In an editorial in The New York Times on Tuesday, William C. Rhoden explores the reasons why the United States’ contingent lost to that of Japan in Sunday night’s semifinal game of the World Baseball Classic, pondering:
“Did the United States lose a semifinal game on Sunday? Or have we lost the game itself?”

William C. Rhoden should probably not be allowed to write about baseball in The New York Times. In addition to violating my biggest journalistic pet peeve by referring to the United States as “we,” Rhoden’s column presents no empirical evidence to support the writer’s point of view, instead relying on folksiness and boring clichés. Worse, by placing emphasis on a single game, Rhoden shows a complete misunderstanding of the game of baseball.

Let’s throw this out there right there: Team USA lost Sunday night’s game because they scored less runs than they allowed to Team Japan, who proved to be a formidable opponent. That’s all.

One game, or even a series of games such as the World Baseball Classic or the Major League playoffs is nothing like an indicator of one team’s superiority or inferiority over another.

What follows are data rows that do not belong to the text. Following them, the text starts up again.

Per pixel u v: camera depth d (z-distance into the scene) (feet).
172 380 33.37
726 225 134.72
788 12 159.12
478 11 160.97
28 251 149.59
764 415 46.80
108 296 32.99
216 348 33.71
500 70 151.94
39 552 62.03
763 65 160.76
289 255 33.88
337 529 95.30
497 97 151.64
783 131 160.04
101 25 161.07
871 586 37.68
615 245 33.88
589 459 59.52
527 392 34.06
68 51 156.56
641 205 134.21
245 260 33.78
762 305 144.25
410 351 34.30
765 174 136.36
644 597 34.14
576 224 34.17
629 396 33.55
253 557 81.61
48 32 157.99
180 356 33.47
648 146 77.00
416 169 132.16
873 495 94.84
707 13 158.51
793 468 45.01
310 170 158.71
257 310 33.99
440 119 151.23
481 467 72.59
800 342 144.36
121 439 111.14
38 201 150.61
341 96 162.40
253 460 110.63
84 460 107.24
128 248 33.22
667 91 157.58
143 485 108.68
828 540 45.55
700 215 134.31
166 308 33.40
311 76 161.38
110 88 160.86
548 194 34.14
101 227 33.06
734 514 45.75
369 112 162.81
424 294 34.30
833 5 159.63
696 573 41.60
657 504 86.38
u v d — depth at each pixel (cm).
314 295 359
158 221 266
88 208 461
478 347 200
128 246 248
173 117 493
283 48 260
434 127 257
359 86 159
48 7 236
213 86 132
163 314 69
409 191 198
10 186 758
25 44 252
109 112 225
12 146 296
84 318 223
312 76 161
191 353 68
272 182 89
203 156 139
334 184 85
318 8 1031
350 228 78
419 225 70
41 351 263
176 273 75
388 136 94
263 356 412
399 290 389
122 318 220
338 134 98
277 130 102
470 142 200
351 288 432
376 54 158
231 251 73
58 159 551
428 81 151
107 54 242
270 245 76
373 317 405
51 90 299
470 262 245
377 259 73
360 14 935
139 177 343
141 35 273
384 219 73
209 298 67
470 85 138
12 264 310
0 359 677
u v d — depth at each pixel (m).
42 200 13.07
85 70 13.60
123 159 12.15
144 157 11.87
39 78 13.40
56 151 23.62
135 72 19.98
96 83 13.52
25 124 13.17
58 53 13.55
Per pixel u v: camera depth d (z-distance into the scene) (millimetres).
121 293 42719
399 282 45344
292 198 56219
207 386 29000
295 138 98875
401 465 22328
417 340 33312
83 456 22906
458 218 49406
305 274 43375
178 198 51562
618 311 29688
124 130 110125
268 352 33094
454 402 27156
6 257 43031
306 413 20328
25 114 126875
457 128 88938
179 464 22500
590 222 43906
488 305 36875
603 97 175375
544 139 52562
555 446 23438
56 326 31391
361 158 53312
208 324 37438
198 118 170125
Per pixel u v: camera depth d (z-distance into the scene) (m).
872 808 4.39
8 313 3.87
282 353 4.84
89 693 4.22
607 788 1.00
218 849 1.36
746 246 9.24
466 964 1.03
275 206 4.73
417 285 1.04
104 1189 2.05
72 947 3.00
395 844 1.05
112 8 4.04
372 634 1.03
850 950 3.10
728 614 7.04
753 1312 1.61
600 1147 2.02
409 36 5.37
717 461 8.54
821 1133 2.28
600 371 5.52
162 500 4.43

The Yankees won 95 games in 2005, but were somehow swept in a three-game series by the lowly Kansas City Royals, who won 56. Were the Royals better than the Yankees in 2005? No, they just played at a comparable level over the course of enough games to have allowed the Yankees to establish themselves as the better team.

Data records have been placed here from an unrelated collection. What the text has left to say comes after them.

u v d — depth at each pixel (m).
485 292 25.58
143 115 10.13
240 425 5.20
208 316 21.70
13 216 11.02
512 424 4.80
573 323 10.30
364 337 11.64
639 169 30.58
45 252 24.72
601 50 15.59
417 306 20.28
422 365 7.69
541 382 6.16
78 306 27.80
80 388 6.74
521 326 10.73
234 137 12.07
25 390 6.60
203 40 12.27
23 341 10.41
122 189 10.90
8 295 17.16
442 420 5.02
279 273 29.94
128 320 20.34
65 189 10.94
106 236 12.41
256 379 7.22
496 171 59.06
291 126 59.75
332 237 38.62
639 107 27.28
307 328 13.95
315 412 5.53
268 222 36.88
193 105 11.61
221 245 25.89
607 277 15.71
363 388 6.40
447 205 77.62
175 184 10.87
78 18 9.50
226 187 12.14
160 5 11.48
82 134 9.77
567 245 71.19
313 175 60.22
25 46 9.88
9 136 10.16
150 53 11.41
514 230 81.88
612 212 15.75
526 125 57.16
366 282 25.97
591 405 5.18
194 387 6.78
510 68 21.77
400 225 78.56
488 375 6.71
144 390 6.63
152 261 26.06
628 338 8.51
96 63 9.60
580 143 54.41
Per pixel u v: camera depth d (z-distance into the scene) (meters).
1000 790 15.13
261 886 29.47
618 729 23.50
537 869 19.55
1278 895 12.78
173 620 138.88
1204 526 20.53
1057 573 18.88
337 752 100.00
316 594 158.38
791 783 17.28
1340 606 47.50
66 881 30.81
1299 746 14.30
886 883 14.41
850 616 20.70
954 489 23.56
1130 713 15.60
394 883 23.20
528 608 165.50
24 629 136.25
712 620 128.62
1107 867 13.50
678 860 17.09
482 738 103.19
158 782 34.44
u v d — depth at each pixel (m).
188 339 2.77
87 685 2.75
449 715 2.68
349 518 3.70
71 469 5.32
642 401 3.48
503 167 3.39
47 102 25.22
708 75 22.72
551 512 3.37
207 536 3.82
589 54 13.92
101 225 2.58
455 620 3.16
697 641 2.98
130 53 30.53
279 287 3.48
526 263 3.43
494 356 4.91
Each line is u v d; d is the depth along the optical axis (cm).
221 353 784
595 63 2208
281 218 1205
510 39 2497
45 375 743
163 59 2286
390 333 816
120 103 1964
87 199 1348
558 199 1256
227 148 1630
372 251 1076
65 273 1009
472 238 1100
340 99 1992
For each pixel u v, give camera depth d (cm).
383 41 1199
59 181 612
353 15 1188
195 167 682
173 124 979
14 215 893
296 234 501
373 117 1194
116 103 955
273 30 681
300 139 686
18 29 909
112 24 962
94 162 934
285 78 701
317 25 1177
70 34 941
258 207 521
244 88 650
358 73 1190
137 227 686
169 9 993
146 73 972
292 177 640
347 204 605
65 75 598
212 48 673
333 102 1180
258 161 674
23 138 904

Anything can happen in a reasonably evenly matched baseball game; on any given day, Albert Pujols can go 0-for-4 or Mark Whiten could hit four home runs.

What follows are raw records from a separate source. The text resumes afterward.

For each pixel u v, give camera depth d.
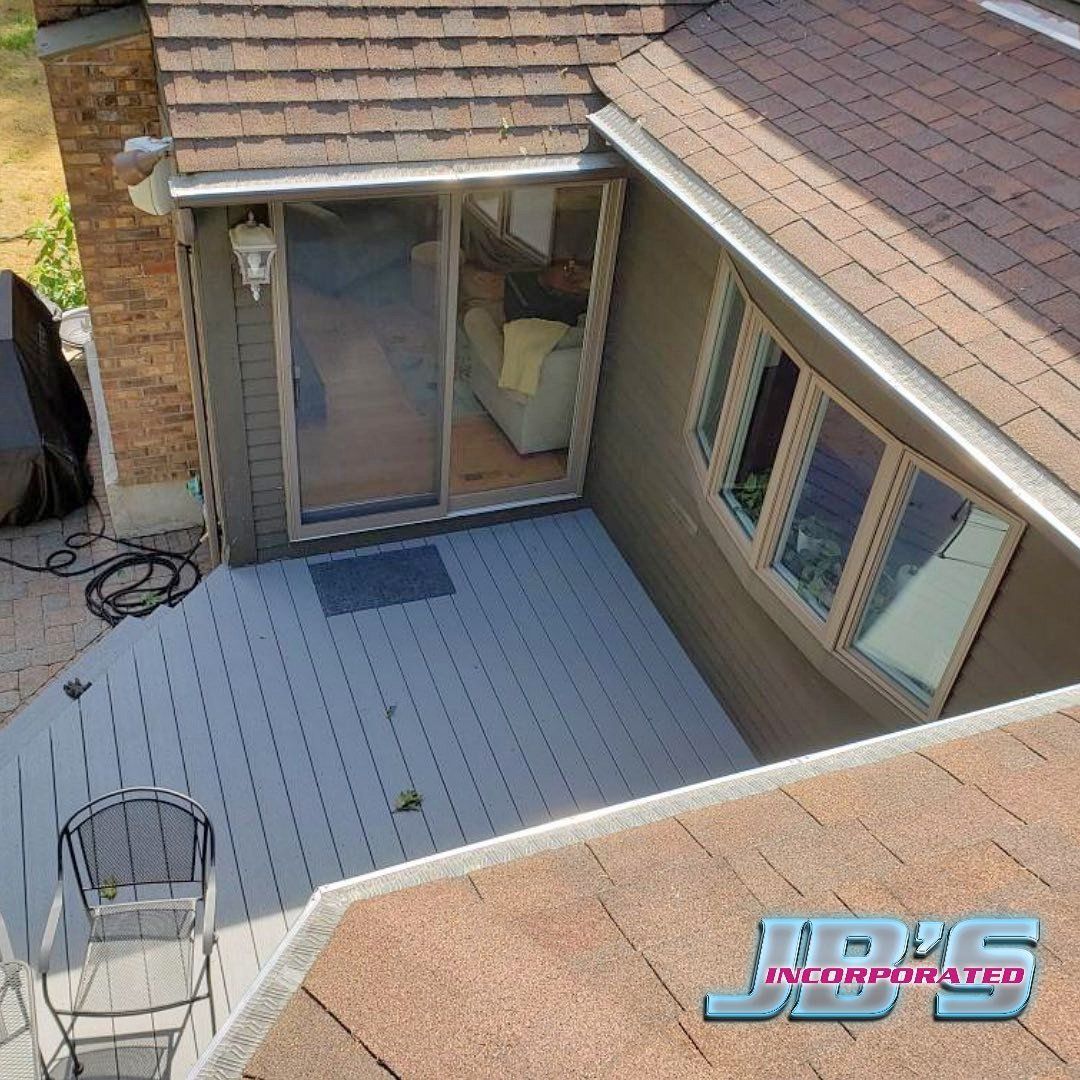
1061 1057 2.01
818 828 2.70
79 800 5.38
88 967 4.29
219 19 5.21
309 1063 2.07
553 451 7.32
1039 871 2.48
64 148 6.23
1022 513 3.39
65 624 7.18
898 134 4.84
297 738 5.80
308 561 6.92
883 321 3.99
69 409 8.33
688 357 5.99
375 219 5.82
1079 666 3.80
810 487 5.12
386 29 5.46
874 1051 2.04
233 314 5.78
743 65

Echoing shortstop Jimmy Rollins’ praise for the Japanese team’s ability to put the ball in play rather than hitting home runs, Rhoden observes:

“It was as if the United States was being reintroduced to a game it invented. It has moved to lavish new stadiums and supports lucrative player contracts. It is built on power and entertainment: a deadly combination, we’ve discovered, in an era of performance-enhancing drugs.”

What do lavish stadiums and lucrative player contracts have to do with anything? Is Rhoden implying that American players have somehow become worse at baseball because more people can watch them than ever before and hence, also make more money?

If anything, capitalism and the influx of cash into baseball has made players better, as there is more riding on their performance than at any point in the history of sport: with some exceptions, the best players are on the field for every single Major League game. If a player slips below his expected level of performance, it is just a matter of time before he finds himself out of baseball: Andruw Jones, who now finds himself competing for a spot on the Texas Rangers’ bench, hit 51 home runs just four years ago.

Beyond the nuggets of idiocy noted above, Rhoden’s argument that being eliminated from the World Baseball Classic is somehow symbolic of the United States having “lost” the game of baseball is ridiculous at best, and nationalistic and racist at worst.

As Rhoden himself notes, “Major League Baseball continues to represent the best baseball has to offer, largely because great players from Asia, Central America, South America and North America compete on major league rosters.” Drawing players from a larger pool raises the level competition. Expressing grief over great foreign players showing up Americans is akin to lamenting Tiger Woods’ triumphs in a white man’s game.

Rhoden and anyone else looking to the WBC for answers about where to find the world’s top baseball talent should consider why they are asking that question in the first place. The Major Leagues are comprised of the top players in the world; why does it matter what countries these guys come from, so long as they continue to knock the shit out of the ball and allow the audiences that are willing to support those lavish stadiums and exorbitant player contracts to watch the highest quality baseball in the game’s history?